Two of the best reasons to keep a workout log and look back at it is that you can find trends in your programming and fondly recall memorable workouts. On occasion, workouts deviate off course from your planned routine and leave you at the whim of your own sadistic imagination.

Too much variety in a program can be a progress killer, but occasionally you need to spice things up and provide yourself with a physical and mental challenge. My training session in mid-March could be one of one of those hidden gems that fit the bill. The day was a lower body session and focused on ramp sets of squats with work sets working at 70, 80, and 90 percent followed by a couple singles at 95 percent of my training max. I hit the first few lifts for easy triples and the 90 percent for a set of five before the singles—a solid session but nothing extraordinary. Following the work sets in the squat, I was still feeling strong, stable, and motivated to push the assistance work a little bit.

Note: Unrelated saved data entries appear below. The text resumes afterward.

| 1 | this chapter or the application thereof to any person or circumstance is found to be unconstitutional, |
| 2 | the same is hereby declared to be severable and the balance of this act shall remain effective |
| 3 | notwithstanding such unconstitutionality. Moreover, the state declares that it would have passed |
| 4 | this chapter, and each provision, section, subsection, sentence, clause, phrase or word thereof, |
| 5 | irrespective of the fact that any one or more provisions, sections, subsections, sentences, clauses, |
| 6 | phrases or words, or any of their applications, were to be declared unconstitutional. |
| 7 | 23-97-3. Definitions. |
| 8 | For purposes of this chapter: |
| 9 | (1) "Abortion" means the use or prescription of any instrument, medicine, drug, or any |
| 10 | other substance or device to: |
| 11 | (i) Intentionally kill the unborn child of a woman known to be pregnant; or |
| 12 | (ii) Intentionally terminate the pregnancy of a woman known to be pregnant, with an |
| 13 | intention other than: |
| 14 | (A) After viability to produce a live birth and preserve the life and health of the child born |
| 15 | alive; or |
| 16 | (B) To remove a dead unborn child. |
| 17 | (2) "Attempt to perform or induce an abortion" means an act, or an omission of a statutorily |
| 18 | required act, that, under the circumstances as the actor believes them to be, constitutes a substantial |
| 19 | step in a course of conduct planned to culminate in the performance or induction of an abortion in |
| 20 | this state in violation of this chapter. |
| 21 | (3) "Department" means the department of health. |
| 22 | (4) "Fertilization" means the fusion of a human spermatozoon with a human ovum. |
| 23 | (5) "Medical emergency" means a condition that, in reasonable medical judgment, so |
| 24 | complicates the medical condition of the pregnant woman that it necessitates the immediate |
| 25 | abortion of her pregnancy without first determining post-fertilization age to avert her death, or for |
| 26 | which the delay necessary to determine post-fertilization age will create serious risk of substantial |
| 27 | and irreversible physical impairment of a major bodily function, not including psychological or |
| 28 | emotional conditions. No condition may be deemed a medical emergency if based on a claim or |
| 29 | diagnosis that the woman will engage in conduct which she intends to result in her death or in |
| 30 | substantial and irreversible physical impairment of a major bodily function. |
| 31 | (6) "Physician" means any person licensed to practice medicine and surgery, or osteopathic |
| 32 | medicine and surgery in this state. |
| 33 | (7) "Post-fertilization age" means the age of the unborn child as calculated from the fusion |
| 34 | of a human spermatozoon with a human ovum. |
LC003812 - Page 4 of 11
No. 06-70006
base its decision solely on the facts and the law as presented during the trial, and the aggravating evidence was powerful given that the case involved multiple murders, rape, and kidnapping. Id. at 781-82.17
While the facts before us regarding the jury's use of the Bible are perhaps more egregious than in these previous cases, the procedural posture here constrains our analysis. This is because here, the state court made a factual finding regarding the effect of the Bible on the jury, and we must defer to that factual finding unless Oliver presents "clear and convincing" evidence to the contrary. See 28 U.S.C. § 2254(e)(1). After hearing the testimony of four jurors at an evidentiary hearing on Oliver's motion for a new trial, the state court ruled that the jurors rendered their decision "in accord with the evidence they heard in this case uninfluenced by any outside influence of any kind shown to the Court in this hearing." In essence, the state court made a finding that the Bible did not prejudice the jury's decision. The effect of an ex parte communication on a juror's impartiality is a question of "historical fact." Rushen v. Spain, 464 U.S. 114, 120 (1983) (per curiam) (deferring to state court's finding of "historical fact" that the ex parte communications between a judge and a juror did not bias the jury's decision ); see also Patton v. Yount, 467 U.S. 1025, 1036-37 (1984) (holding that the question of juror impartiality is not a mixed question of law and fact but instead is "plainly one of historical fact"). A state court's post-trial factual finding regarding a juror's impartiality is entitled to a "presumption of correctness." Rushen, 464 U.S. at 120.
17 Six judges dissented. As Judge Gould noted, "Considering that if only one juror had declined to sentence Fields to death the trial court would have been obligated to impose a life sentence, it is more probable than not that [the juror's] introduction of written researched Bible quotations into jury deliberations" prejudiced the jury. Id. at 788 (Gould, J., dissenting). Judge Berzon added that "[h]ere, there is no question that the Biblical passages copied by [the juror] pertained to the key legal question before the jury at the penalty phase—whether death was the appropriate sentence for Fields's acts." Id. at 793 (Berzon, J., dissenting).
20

Bulgarian split squats, Romanian deadlifts, and glute ham raises weren’t sounding too intriguing, so I scraped that plan. Still wanting to perform a squat variation, I switched to front squats, figuring the decrease in sheer stress on my spine would be a more intelligent alternative, especially considering the relative intensity I had already worked at during the session. I thought of many different options including cluster sets, pyramids, and reverse pyramids and merged multiple ideas into one. I wanted the volume of a pyramid but the density of a cluster.

I took the 70 percent 1RM of my front squat rather than 75 percent, which is, by most equations, a 10RM, to build in some leeway for fatigue following my heavier work sets in the squat. My goal was simple—pyramid up from one to ten reps using fifteen- to thirty-second rest periods for as many sets as possible, adding a rep each set. The thirty seconds would give me enough recovery for my ATP system in the short term and a brief break for my legs and lungs.

I slammed my water, chalked, loaded the bar, and went to work. Unrack, ass to grass for one, stand up, re-rack, rest 15 seconds, and repeat. Sets one through four were relatively easy, but the volume and short rest periods were mounting. Sets five and six were a battle, and I increased my rest periods to about 30 seconds. During these sets, my lungs were battling to maintain oxygen equilibrium, and my upper back and core were fatiguing, especially deep in the squat. Staying tight while trying to fight the compressive forces of the barbell was a battle, and I narrowed my focus on keeping the elbows high and heels into the ground. If the elbows stay up, the legs will join them.

Twenty-one reps with a 12RM in two or three minutes was as much fun as walking on broken glass at a Justin Bieber concert. Maybe less. Probably less. Fuck it. My mental bitching session ended with the beep of my stopwatch going off. I wrapped my fingers around the bar and my throat against the knurling and busted through set seven. Thirty seconds came and went in the blink of an eye. It was time for set eight. My legs were trembling and my chest heaving as I struggled for air and recovery. It was time for set eight. Chest up, butt out, big breath, drive the elbows high.

Each rep was the only thing that mattered. Each single felt like its own set as I struggled for two or three large breathes after each rep and then held my air. The set must have taken forty-five to sixty seconds before I re-racked. It left me holding onto the barbell while I fought off my disappearing peripheral vision. I was toast.

I took my thirty seconds rest and tried to set up for a nice set, but it wasn’t happening. I waited two or three minutes and finished out the sets and then did ten reps in a back squat with the same weight, which was less than 50 percent of my 1RM. Overall, with the front squat, I took my 12RM and performed thirty-six total reps in three or four minutes time, a significant growth inducing training stimulus in a short time.

My observations were as such:

  • Seventy percent seemed to be a good load to provide a training stimulus. However, the stronger athlete may want to tinker this number down and play with different rep schemes.
  • This provided a great battle both mentally and physically. Few things suck like doing a front squat when you're gassed. This was a good test of character.
  • My quads and upper back were crushed for a few days, but I had a 72-hour break between my next training session. I suggest looking at your programming before implementing this method and increasing your peri-workout nutrition protocol to adequately recover.
  • The overall workout was pretty short—under forty-five minutes with a warm up included. This could be a great option when you're high on motivation but don't have time for training.
  • I have yet to program this method into a microcycle, but it would be best used sparingly either for a few weeks at a time or an occasional test of physical and mental mettle.
  • Use a spotter for obvious safety reasons. The motivation provided when you're pushing the limits from a quality training partner is invaluable.

This was a great workout and intensity booster in my training. It provided both a great physical and mental challenge—two vital components needed for success. Sometimes the components of a workout that are spur of the moment or stray from the plan end up being the best workouts and provide a much needed reality check on how hard you're working. Try implementing this front squat finisher as a challenge or into a short microcycle to add some high density squatting to your program.